- 課題 1
1776〜80年の文化年表によると、「都名所図会」の作と画はそれぞれ誰が担当しましたか。
- 課題 2
1776〜80年の文化年表に照らして、次の(a)〜(c)が正しいかどうかを判断してください。それぞれについて「はい」か「いいえ」で答え、根拠となる年表の語句を正確に引用してください。(a) 「役者論語」は江戸で編集刊行された。(b) 「佐竹曙山写生帖」には多くの植物の写生画が収められている。(c) 宇治茶は「都名所図会」が刊行されるより前から名産であった。
- 課題 3
1776〜80年の文化年表を、最後の項目の後から書き継いでください。

【18th Century Chronicle 1776-80年】

【18th Century Chronicle 1776-80年】
 

◎物見遊山・芸事趣味世界の広がり

*1776.-.-/京都 八文舎自笑が「役者論語(やくしゃばなし)」を編集刊行、演劇人の必読書となる。

*1777.-.-/江戸 「江戸じまん評判記」など、江戸の名物・名店などの評判記が多数刊行される。

*1778.9.-/出羽 秋田で蘭画ブーム。秋田藩佐竹曙山が「佐竹曙山写生帖」を作成し、西洋画論を展開するとともに、数多くの植物の写生画を収録。

*1780.8.-/京都 秋里籬島作・竹原春潮斎画の「都名所図会」が刊行され、爆発的人気となる。宇治茶が名産となるのも、この図会のころから。

- 抽出データ
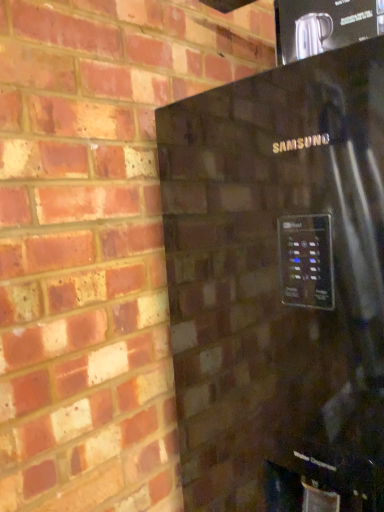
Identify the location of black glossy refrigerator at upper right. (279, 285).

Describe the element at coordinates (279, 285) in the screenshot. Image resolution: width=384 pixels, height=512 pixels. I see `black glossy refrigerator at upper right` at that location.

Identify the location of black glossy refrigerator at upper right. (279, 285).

---

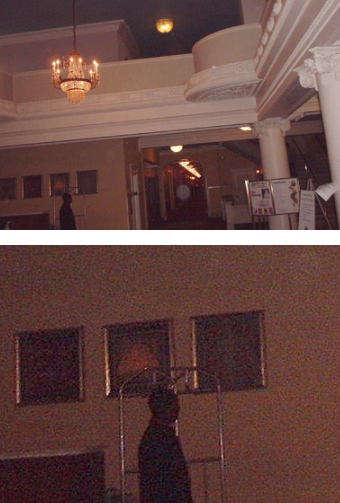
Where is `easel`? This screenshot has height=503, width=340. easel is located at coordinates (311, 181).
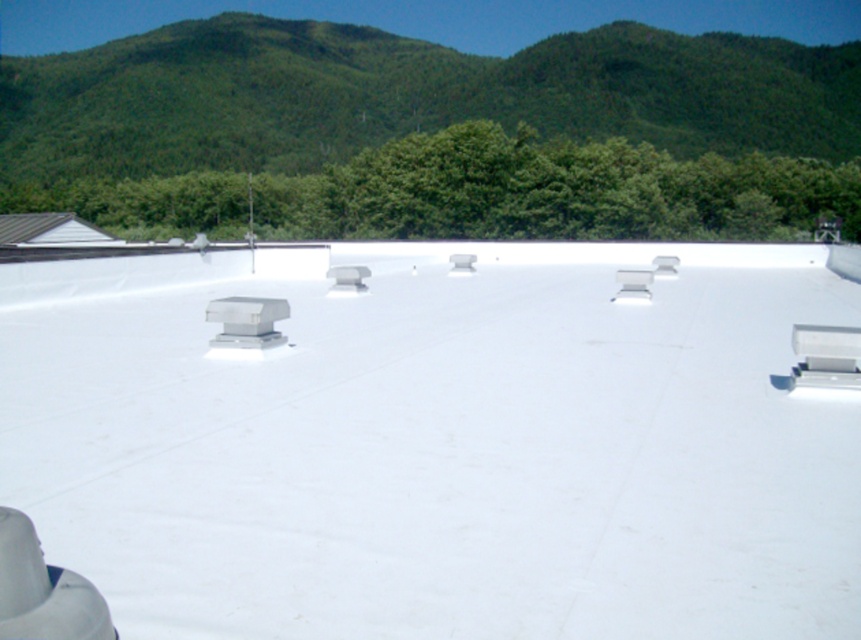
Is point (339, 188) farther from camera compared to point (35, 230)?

...

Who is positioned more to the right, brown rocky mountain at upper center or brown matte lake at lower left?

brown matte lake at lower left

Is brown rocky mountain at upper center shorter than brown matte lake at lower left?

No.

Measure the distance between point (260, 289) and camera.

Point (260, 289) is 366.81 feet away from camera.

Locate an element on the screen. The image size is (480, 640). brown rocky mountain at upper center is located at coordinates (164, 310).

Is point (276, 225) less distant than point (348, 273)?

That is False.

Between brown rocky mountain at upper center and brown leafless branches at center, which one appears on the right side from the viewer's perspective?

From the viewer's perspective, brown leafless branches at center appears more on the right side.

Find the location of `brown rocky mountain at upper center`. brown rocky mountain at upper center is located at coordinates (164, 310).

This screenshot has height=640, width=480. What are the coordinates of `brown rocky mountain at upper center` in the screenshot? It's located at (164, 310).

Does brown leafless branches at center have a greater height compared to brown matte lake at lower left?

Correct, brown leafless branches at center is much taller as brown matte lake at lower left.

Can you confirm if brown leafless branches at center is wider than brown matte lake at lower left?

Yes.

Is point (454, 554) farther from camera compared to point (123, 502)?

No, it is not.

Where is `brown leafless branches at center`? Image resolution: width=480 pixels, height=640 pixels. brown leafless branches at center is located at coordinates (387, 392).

- 解答 1
作は秋里籬島、画は竹原春潮斎が担当しました。

- 解答 2
(a) いいえ。「京都 八文舎自笑が「役者論語(やくしゃばなし)」を編集刊行」
(b) はい。「数多くの植物の写生画を収録」
(c) いいえ。「宇治茶が名産となるのも、この図会のころから」

- 解答 3
 


 平賀源内が、宝暦13(1763)年に刊行した博物書「物類品隲」が先鞭をつけた図解書が、名所図会的な評判記として幾つも出版されるようになった。また芸事や趣味の指南書的な実用書類も出るようになった。これは庶民までを含めて、物見遊山の余裕ができ、一方で芸事や趣味世界に興じる余地が広がってきたことを示している。
 


 江戸では、「江戸自慢」と称する名物番付刷り物が評判となり、これに刺激を受け名物評判記がぞくぞくと出版された。3冊ものの「江戸じまん評判記」は、役者評判記に擬して呉服屋・札差・薬屋・地本問屋(版元)・菓子屋・茶屋など六十数軒の江戸名物を産する店舗を位づけした。


 また「富貴地座位」は、京都・江戸・大坂の名物を一冊ずつにまとめたもので、江戸の巻では、衣服・酒・戯芸などに分けて名物を列挙、江戸鹿子・江戸紅摺絵(錦絵版画)・江戸紫染がトップに位付けられている。今で言えば、ミシュランガイドのお江戸版と言うところか。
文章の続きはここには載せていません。